We don’t always blindly follow the Cult of the Artist, however. When it comes to artefacts from ‘ethnic’ or aboriginal cultures (usually those we Westerners pushed to the edge of extinction and are now equally intent on preserving in some kind of cultural stasis) there’s no consideration for individual artistry or for self-expression. In the popular examination of such works, an emphasis is placed on social function that is unseen in the criticism of contemporary and Western pieces. Art is seen as being representative not of an individual but of an entire culture, as if every member of the tribe gets together to make bone-carvings or tapestries as a commune. This is the case even in instances when such works are exercises in bragging, monuments to shamanistic prowess like the Mojave Desert petroglyph pictured above.
This distinction encodes the idea that ‘our’ art doesn’t actually fulfil any social function. What happens, though, when artists themselves start to buy into their own cult? What happens when, conscious of the existing traditions, they nonetheless attempt to express their Sovereign Indivisible Self? You get asemic awfulness like abstract expressionism, works that sell for millions but that have no discernible aesthetic or semiotic qualities, shit like this:
Jackson Pollock, Aftermath of a Marathon Masturbation Session, oil on canvas, 1950
Here we find the artist so engrossed with the idea that they must be expressing themselves and their hidden inner feelings through art that they forget to actually express anything, let alone communicate. This work induces no emotional response and has no intellectual content; any meaning it might have contained is intelligible only to its creator. If I’m picking on Jackson Pollock here it’s simply because he was by far the worst of the bunch, allowing his vaunted apolitical self-expression to be used as an ideological weapon by the CIA, who believed his series of overpriced squiggles to embody the personal freedom that can (of course) only be realised through the market economy. In a way, they were right: individualism suffuses the work; it’s self-expression for its own sake, empty and meaningless.

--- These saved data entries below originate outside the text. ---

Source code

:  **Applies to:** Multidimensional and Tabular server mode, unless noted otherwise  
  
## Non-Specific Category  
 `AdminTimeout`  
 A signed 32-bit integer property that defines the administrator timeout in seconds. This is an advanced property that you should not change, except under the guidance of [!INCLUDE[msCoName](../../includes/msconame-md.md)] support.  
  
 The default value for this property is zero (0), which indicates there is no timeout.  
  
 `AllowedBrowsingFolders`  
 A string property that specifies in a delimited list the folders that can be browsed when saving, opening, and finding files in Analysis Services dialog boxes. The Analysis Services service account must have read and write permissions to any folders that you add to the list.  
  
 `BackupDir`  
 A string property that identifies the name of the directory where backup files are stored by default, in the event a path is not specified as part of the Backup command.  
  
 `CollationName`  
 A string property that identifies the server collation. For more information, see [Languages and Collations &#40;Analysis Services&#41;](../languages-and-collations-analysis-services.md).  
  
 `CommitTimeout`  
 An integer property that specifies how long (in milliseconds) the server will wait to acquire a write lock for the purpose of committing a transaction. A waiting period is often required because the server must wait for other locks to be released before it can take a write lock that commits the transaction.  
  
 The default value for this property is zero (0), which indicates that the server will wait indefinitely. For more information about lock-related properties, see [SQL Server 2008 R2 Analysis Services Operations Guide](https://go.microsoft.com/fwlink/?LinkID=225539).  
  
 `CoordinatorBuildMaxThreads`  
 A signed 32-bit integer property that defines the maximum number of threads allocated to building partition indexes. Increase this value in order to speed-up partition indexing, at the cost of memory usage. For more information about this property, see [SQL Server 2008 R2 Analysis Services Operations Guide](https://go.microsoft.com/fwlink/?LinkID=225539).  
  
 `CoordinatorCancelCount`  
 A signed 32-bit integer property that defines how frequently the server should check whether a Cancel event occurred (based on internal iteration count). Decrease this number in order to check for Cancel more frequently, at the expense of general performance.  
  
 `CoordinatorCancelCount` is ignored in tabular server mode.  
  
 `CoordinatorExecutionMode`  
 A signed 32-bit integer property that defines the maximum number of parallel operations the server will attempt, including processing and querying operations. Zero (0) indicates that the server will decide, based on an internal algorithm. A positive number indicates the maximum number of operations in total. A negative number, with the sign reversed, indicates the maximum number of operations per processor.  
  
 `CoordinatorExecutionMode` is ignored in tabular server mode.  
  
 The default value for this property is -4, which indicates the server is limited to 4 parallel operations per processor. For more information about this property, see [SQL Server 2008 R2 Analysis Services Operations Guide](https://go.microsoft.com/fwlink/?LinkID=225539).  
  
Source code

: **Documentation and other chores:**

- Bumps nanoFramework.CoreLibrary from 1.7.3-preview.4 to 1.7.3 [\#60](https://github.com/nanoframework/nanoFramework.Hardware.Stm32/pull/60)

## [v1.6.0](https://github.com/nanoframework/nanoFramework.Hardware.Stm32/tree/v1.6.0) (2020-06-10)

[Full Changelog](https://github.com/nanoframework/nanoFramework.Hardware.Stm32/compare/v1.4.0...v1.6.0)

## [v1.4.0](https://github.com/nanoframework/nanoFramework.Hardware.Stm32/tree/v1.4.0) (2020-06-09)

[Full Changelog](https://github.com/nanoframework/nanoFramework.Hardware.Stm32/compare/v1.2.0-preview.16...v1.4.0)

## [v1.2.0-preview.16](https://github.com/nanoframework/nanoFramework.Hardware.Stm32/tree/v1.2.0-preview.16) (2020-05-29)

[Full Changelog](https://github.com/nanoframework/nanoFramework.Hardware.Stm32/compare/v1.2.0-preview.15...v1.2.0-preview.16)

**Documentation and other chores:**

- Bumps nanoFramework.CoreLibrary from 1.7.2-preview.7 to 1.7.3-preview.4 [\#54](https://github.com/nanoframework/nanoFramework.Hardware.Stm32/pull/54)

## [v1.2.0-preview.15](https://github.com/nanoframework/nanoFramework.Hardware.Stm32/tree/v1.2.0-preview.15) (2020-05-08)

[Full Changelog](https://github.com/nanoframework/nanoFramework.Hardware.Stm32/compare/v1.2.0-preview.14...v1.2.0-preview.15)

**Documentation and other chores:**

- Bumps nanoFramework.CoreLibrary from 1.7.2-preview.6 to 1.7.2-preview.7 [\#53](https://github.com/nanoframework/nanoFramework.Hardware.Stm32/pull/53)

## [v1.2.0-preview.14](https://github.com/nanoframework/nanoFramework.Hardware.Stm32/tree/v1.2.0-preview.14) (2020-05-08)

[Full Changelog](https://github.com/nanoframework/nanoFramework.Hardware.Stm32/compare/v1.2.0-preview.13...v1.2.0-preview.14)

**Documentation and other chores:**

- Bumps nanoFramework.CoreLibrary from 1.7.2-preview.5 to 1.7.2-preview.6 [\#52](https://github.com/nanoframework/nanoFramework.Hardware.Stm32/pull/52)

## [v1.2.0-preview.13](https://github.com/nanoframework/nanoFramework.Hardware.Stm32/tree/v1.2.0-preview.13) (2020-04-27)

I’m not trying to argue against abstraction itself. There are plenty of artworks even within the expressionist school that are communicative rather than simply expressionistic; but there remains a distressing trend in contemporary art for pieces so wrapped up in their self-expressive qualities that they make any attempt at hermeneutics impossible. As a counter-example, take a work by Kandinsky, one of the pioneers of abstraction:
Wassily Kandinsky, Now That’s How You Fucking Do It, oil on canvas, 1923
In contrast to Pollock, Kandinsky’s abstraction (and even his expressionism) opens up a space for interpretation rather than snuffing it out. We are not commanded to stoke the painter’s ego by trying to imagine how he was feeling as he slapped pigment against parchment. The frozen explosion of lines and colours by themselves communicate a sense of unrestrained exaltation, an emotion not just felt by the artist but induced in the viewer; around its edges we find shapes that could almost be recognisable objects but that stop short of actual representation; in the interplay of organic and geometric forms a strange harmony emerges.
The Futurists of the early 20th Century wanted to burn all the galleries and destroy all the cluttering art of the past (it’s a cruel irony that futurism is now just one of the many aesthetic modes for contemporary art to draw influence from). Perhaps it would be better to leave all the art of the past centuries exactly where it is, but rip the informational labels from gallery walls, blot out the name of the author on every book jacket, to encourage expression, but without the self.